The news media is bursting at the seams with stories of the incidence of people addicted to pain medications. Every year prescription painkillers cause more than 16,000 deaths and 475,000 emergency room visits. Now admittedly, some of those people just take the meds for the “high”, but, the majority of folks began taking prescription painkillers to help alleviate chronic pain, and now cannot live without that medication. While Grandpa might have rubbed liniment on his joints to help the pain subside a little, people today feel the need to be as pain-free as possible, even if it means popping pills on a regular basis.
In 2015, the Centers for Disease Control and Prevention (CDC) classified prescription drug use as an epidemic and the World Health Organization (WHO) concurred, saying that prescription drug use threatened the achievements of modern medicine. They went on to say that prescription drug abuse is indeed a global problem, and, that the United States has become the world’s biggest addict. Unbelievably, Americans account for 99 percent of the world’s hydrocodone (Vicodin) consumption, 80 percent of the world’s oxycodone (Percocet and OxyContin) consumption and 65 percent of the world’s hydromorphone (Dilaudid) consumption, according to the New York Times.
Now, all those facts are scary, aren’t they? But, the sad truth is, that if you have never been in pain as a result of an accident, post-surgical procedure, or even age-related arthritis, it may be hard for you to fathom just how quickly one can become dependent upon prescription medications to give them a better quality of life.
As to back pain, if there was a means to relieve chronic back pain, without undergoing surgery, wearing a cumbersome back brace, or using prescription meds, wouldn’t you be interested to know your options? So, let’s focus on some exercises geared to relieving chronic back pain, which affects a whopping 80 percent of all Americans.
The best help you can offer a person that endures chronic back pain is sharing these exercise tips, but, just like any exercise regimen, a visit to a top New Jersey spine doctor is in order first. A NJ spine specialist will be able to tailor exercises geared to YOUR chronic back pain.
Whether that back pain is a result of a twinge from overzealous snow shoveling, overdoing your workout at the gym, or the after-effects of a previous back injury, spine specialists suggest that you don’t “baby” yourself – no more than three days’ bed rest should be taken, then moderate activity should begin again. Remember to move in moderation, so as to not strain yourself further. Low-impact exercises are best to get you on the road to recovery if it is sudden back pain, and, if the back pain has been of long duration, these exercises may ease your pain level somewhat.
The first recommendation might be to begin a walking regimen, since it is a low-impact exercise, and, it will be easy to try, without investing a lot of money on special equipment. All you need are a well-constructed pair of walking shoes and comfy padded socks then you’re good to go.
A low-impact exercise regimen like walking has the ability to lessen pain, boost strength, increase flexibility and prevent the reoccurrence of chronic back pain.

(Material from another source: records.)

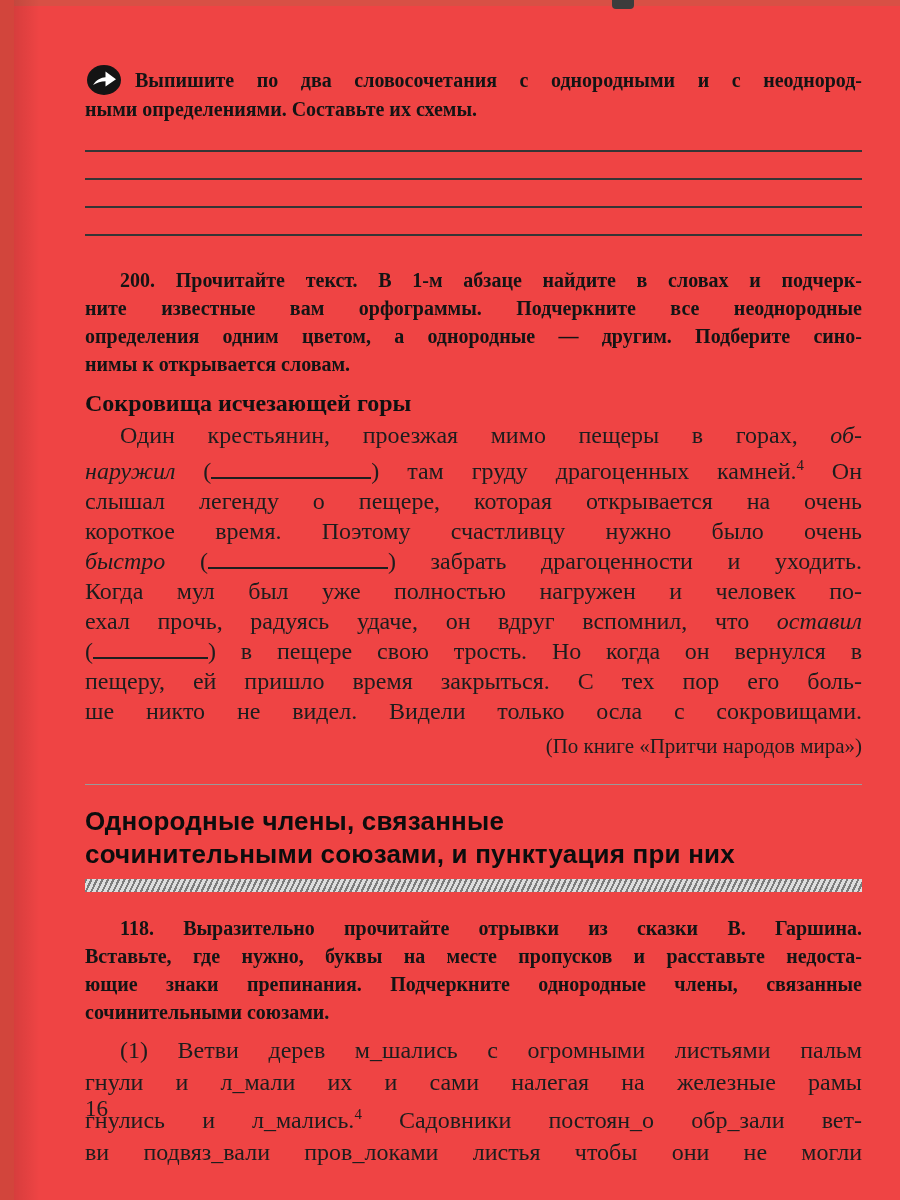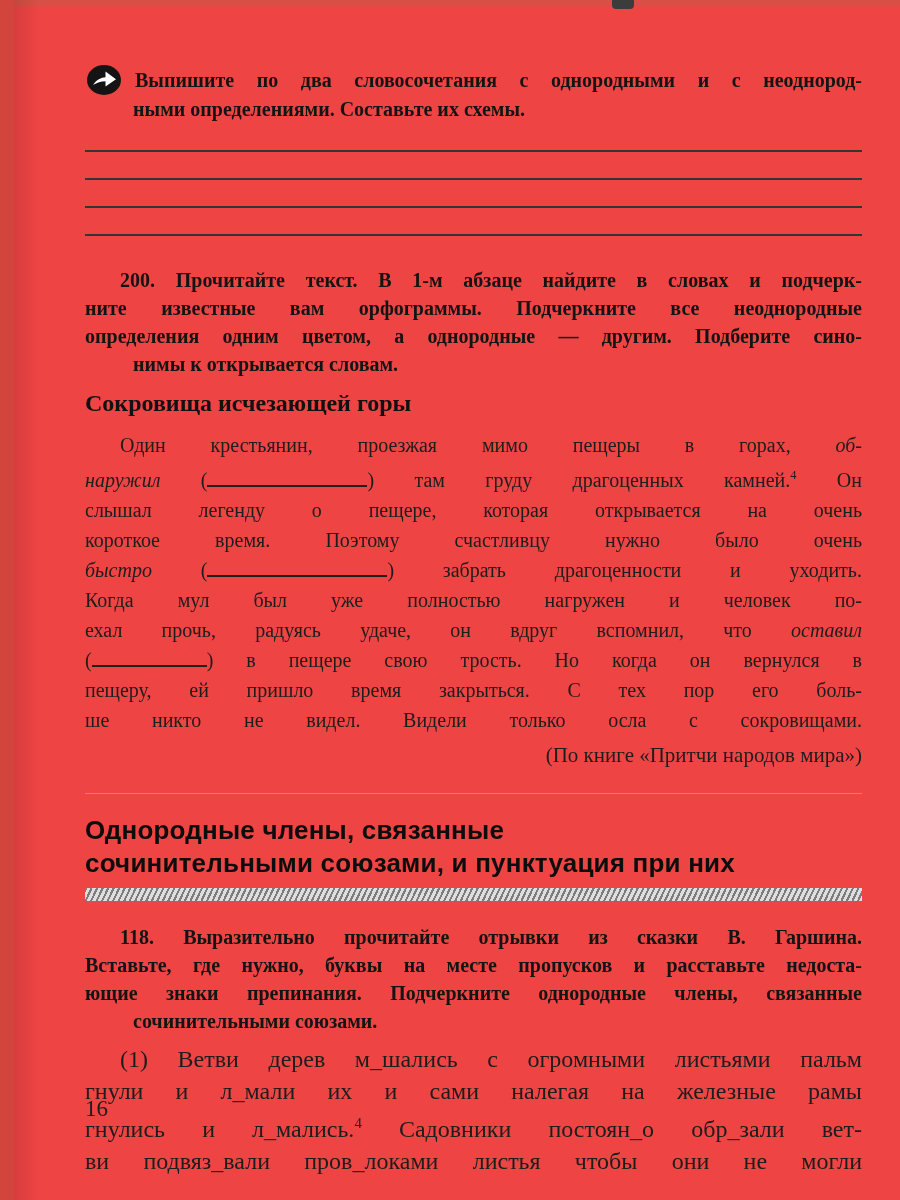--- a/index.html
+++ b/index.html
@@ -21,7 +21,7 @@
 
   
   .tline{text-align:justify;text-align-last:justify;}
-  .tline.last{text-align-last:auto;margin-left:48px;}
+  .tline.last{text-align-last:auto;}
   .tline.right{text-align:right;text-align-last:right;}
   .tline.indent{text-indent:35px;}
   .blank{display:inline-block;border-bottom:2px solid #1f1f1f;height:0.85em;vertical-align:baseline;}

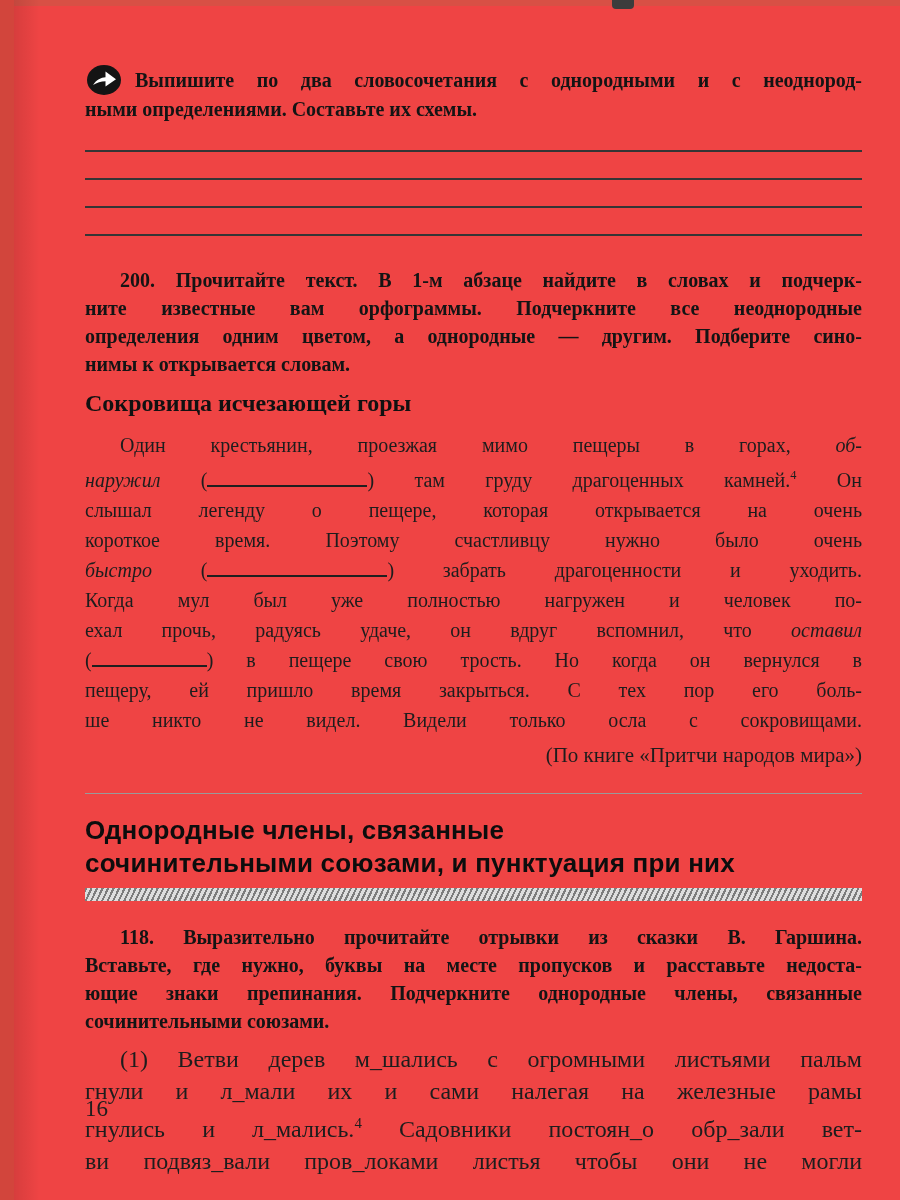--- a/index.html
+++ b/index.html
@@ -39,7 +39,7 @@
   .instr-118{margin-top:22px;}
 
   .story-title{font-weight:bold;font-size:24px;line-height:30px;margin-top:10px;color:#111;}
-  .story-body{font-size:20px;line-height:30px;margin-top:12px;}
+  .story-body{font-size:24px;line-height:30px;margin-top:2px;}
   .attribution{font-size:21px;line-height:28px;margin-top:6px;}
 
   .sep{border-top:1px solid #9a9a9a;margin-top:24px;height:0;}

This is because walking stimulates the brain to release neurotransmitter chemicals such as serotonin and endorphins that make you feel better physically and mentally. Just one outdoor walking session may reduce lower back pain as much as 10 to 50 percent! Using a treadmill counts too – in fact, ten minutes of treadmill walking has been known to significantly reduce back pain. But, don’t be too overly exuberant when beginning a walking regimen. Start out slow, build up the length of your walk gradually. Also, it is best to find a walking path that is flat, not hilly, since walking on hills forces your body to lean forward causing lower back strain.

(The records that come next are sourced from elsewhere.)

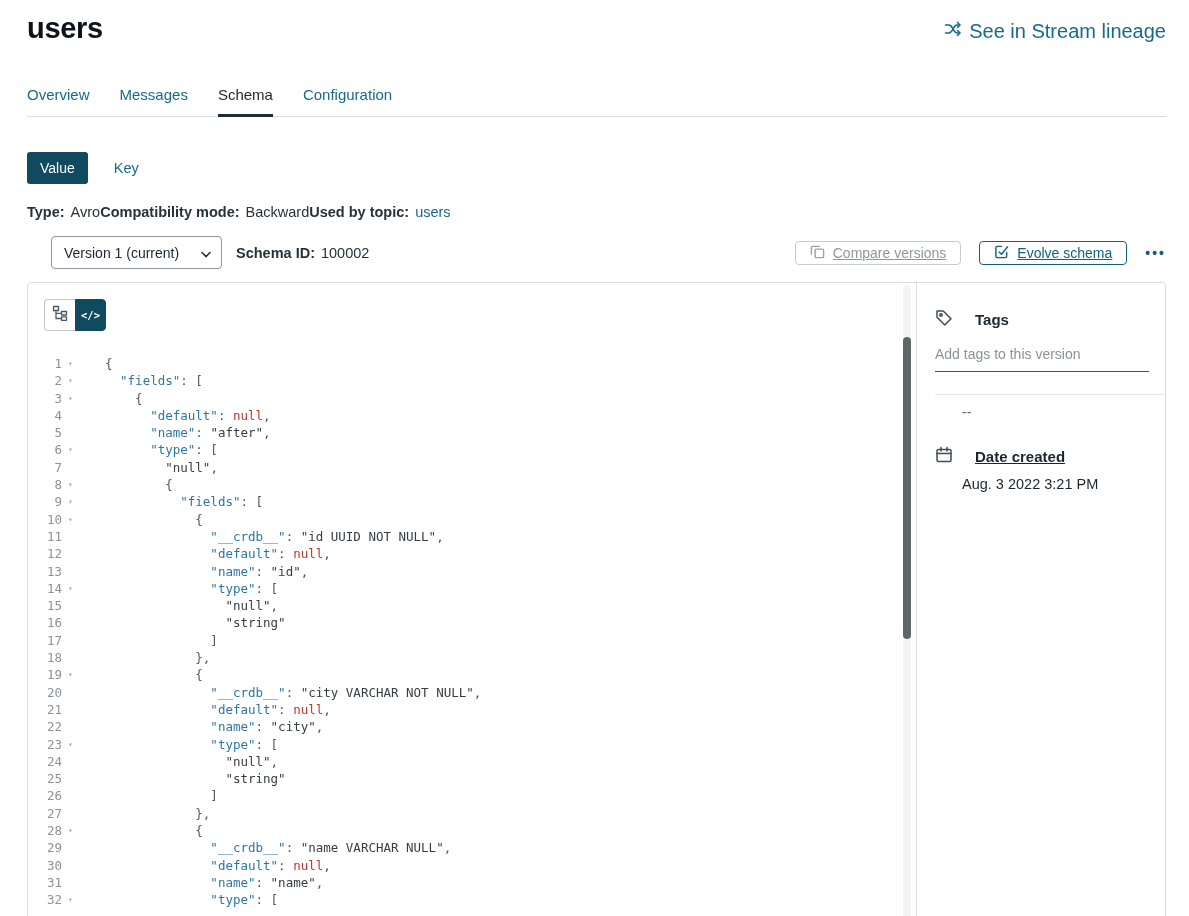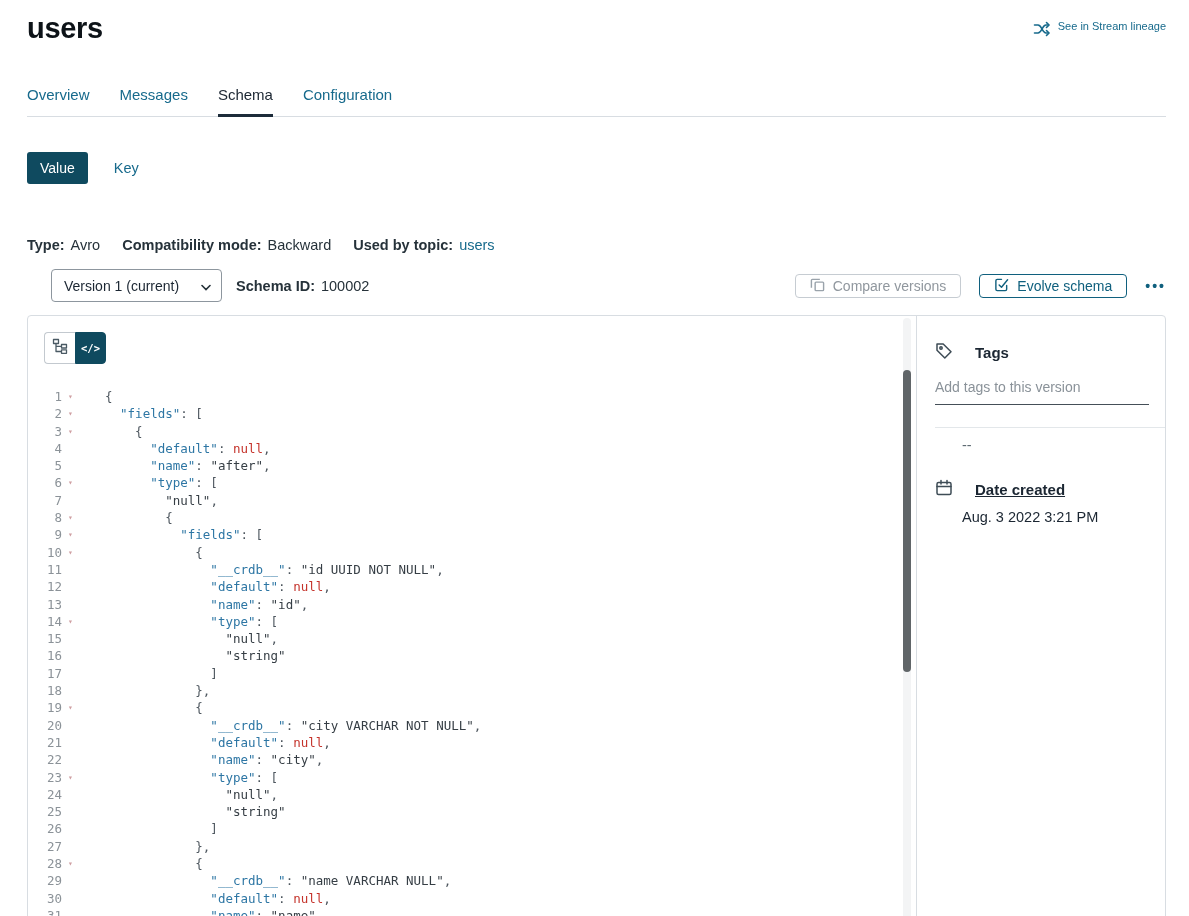--- a/index.html
+++ b/index.html
@@ -10,8 +10,8 @@
   
   .page-header { display:flex; justify-content:space-between; align-items:flex-start; padding-top:10px; }
   .page-title { font-size:29px; font-weight:800; color:#0d1318; line-height:36px; letter-spacing:-0.3px; }
-  .lineage-link { display:flex; align-items:flex-start; gap:7px; margin-top:10px;
-                  color:#176a8c; font-size:11px; font-weight:500; cursor:pointer; }
+  .lineage-link { display:flex; align-items:flex-end; gap:7px; margin-top:10px;
+                  color:#176a8c; font-size:20px; font-weight:500; cursor:pointer; }
 
   
   .tabs { display:flex; gap:30px; margin-top:40px; padding-bottom:13px; border-bottom:1px solid #d8dde2;text-align:center; }

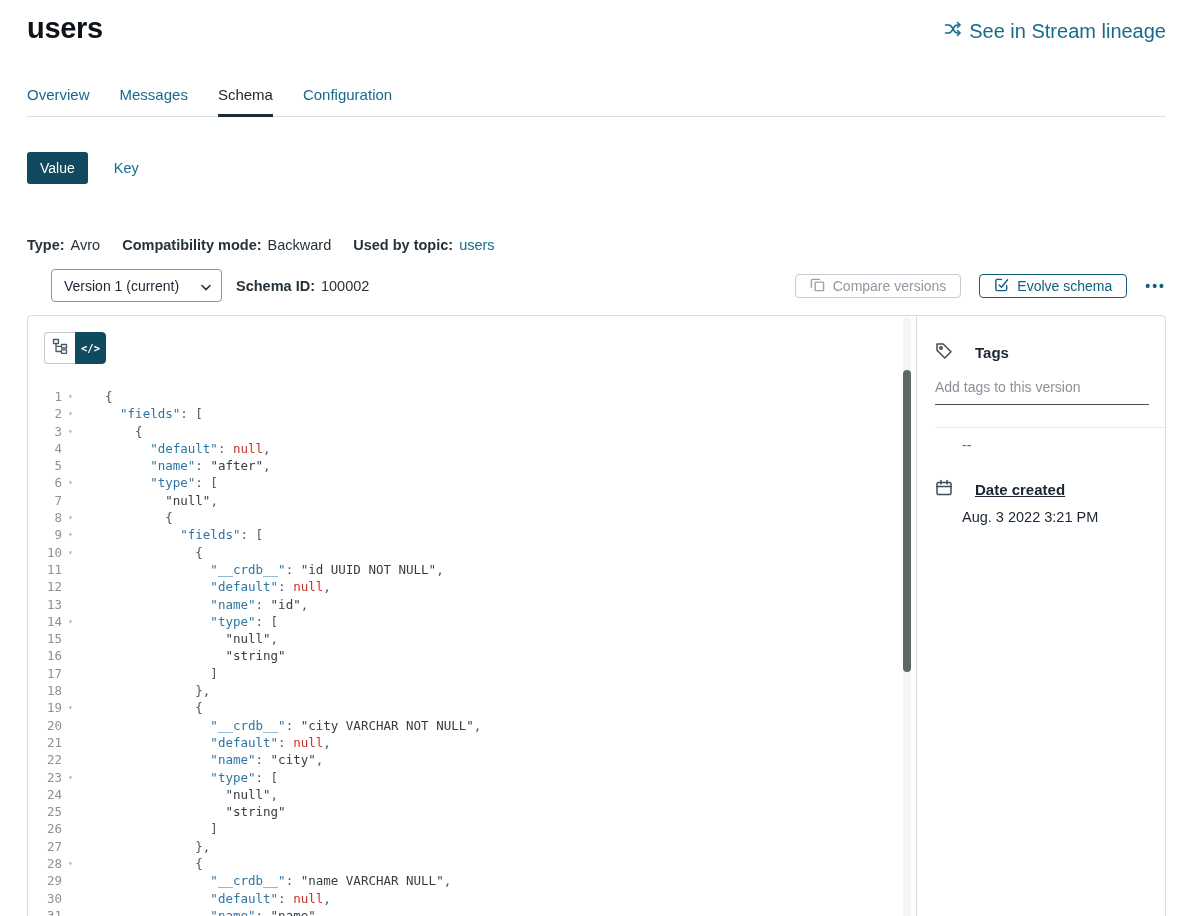--- a/index.html
+++ b/index.html
@@ -26,7 +26,7 @@
   .key-btn { color:#176a8c; font-size:14.5px; cursor:pointer; }
 
   
-  .meta-row { display:flex; align-items:center; gap:22px; margin-top:53px; font-size:14.5px; }
+  .meta-row { display:flex; align-items:center; margin-top:20px; font-size:14.5px; }
   .meta-group { display:flex; gap:6px; }
   .meta-label { font-weight:700; color:#26323a; }
   .meta-link { color:#176a8c; cursor:pointer; }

If walking is not for you, or, you simply want to supplement the walking regimen with additional exercises, here are a few more.
Gain flexibility. Sometimes, our tension and tightness cause back pain, and, if you have the ability to increase the flexibility in your back from the top of your head to your feet, it will help to alleviate the pain. Try sitting on the edge of the bed with one leg extended and the other one on the floor. Give your hamstrings a stretch by leaning forward while keeping your back in a neutral position.
Strengthen your core muscles. Spine specialists recommend chronic back sufferers could benefit from stronger abdominal muscles, because if your “abs” are weak, other areas must “pick up the slack”, so, by strengthening your core muscles, it helps to reduce the strain on the lower back. Yoga-style “planks”, weighted sit-ups and “trunk twists” are helpful for strengthening core muscles, but easy does it!
Keeping your body limber and flexible makes all the difference in good back health and hopefully these tips have helped your back pain decrease.